(CNN) -- Three adopted children who allegedly suffered burns and were forced to eat pet food lived in "inhumane conditions" and might never fully recover, an Oklahoma sheriff said Thursday.
"They have been raised worse than dogs," Canadian County Sheriff Randall Edwards told CNN of the three malnourished juveniles, who are 9, 11 and 15.
John Kluth, 50, and Sonja Kluth, 57, of Yukon, Oklahoma, are accused by the district attorney's office of three counts of child abuse and three counts of child neglect, authorities said.
The complaint alleges the Kluths confined the 15-year-old boy to a plastic dog carrier for two months and deprived him of food.
The couple, who surrendered Tuesday, were released on a bond of $9,000 each. A phone number for them was unlisted.
"We are certainly not happy with the low bond," Edwards said.
The Kluths confessed to some of the allegations during the execution of a search warrant, the sheriff said. According to an affidavit filed in support of the arrest warrant, Sonja Kluth told investigators that she had tried but lost control of the children and had become a "monster," doing things she never should have done.
The three children are in custody of the Department of Human Services and are improving, according to the sheriff.
All three have stunted growth, Edwards said. He called it the worst abuse case he has seen.
According to the department, the 15-year-old was found sleeping in a box behind an Oklahoma City store on November 28. An investigator learned about child abuse at his residence in Yukon, a city about 15 miles west of Oklahoma City. The teen has an 11-year-old brother and 9-year-old sister.
Originally, the three were foster children in Wisconsin, officials said. The state placed them in the home of the Kluths, who adopted them and were still receiving $1,500 per child per month from Wisconsin after they moved to Oklahoma, Edwards said.
The Wisconsin Department of Children and Families is withholding adoption assistance payments, said Erika Monroe-Kane, communications director for the department.
"On January 20, 2011, we received information from the State of Oklahoma that the children had been removed from the Kluths' home. That same day, we requested additional information from Oklahoma and are still awaiting their response," she wrote in an e-mail to CNN Thursday.
Authorities said the Kluths are accused of burning the children with hot spoons, choking them and locking them "in the storm shelter behind the residence for long periods of time with only chairs to sit in and plastic buckets for bathroom use. It was also alleged that the Kluths deprived the children of meals for punishment and fed them cat food and dog food," according to a statement from authorities.
The older boy said all three had their tongues burned with a hot spoon for lying, authorities said.
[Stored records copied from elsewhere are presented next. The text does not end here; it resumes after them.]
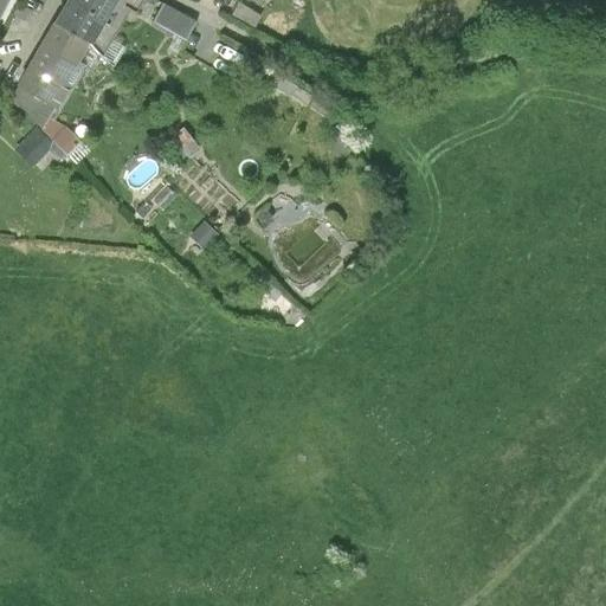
[(65,0),(52,24),(86,44),(111,0),(65,0)]
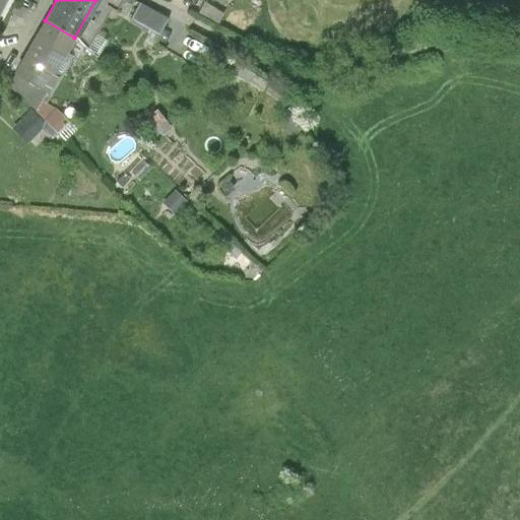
[(138,3),(130,18),(157,35),(167,19),(138,3)]
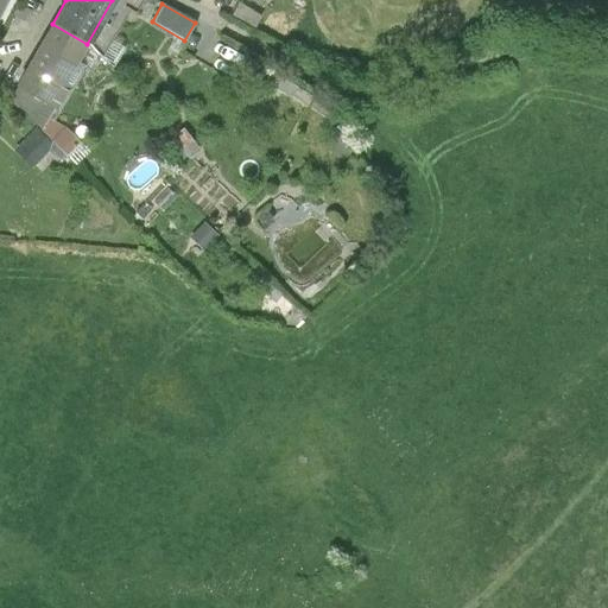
[(239,4),(232,16),(253,27),(260,16),(239,4)]
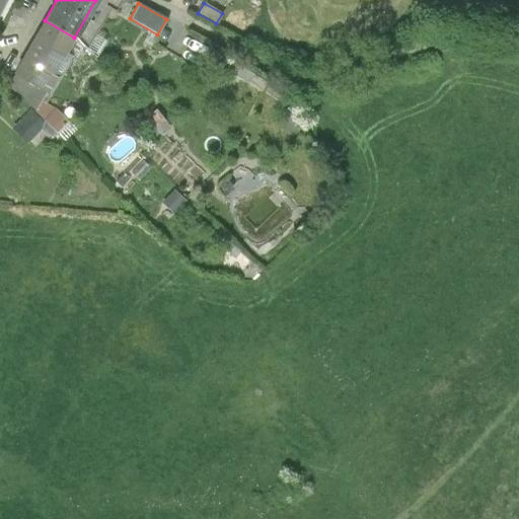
[(45,20),(14,74),(45,91),(74,38),(45,20)]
The affidavit said the teen revealed scars to his body and smashed fingers. The girl and younger boy had multiple injuries on their face and bodies.
The girl reported Sonja Kluth hit her with handles of brooms and mops and strangled her until she "could not breathe," according to the affidavit.
The older boy said Sonja Kluth would tell him "get back up here, you know I want blood," during the abuse, authorities said. John Kluth told investigators the couple was strict and that "there is a wall of discipline in the home."
The kids are illiterate, although Sonja Kluth said she was home-schooling them, Edwards told CNN.
"The children disclosed that the Kluths had struck them in the face and about their bodies with their fists, struck their heads on the floor repeatedly and struck them with objects, including but not limited to a mallet, a soup spoon, a can opener and the buckle end of a belt," the statement said.
One of the children was told by Sonja Kluth that he should commit suicide, the statement said.
The sheriff also said that three biological children of the couple, who are now adults, urged Wisconsin officials to investigate their claims that they were abused while living at home.
The Wisconsin Department of Children and Families said it could not comment on specific allegations relating to anything that may have happened in that state.
"Under Wisconsin law the Department is prohibited from providing confidential information as it pertains to specific children," according to Monroe-Kane.
The Kluths' biological son, Bill, told CNN Oklahoma City affiliate KWTV he was not shocked by the allegations.
"These people were basically out just for the money. They weren't out for taking care of these kids," he said.
CNN's Phil Gast contributed to this report.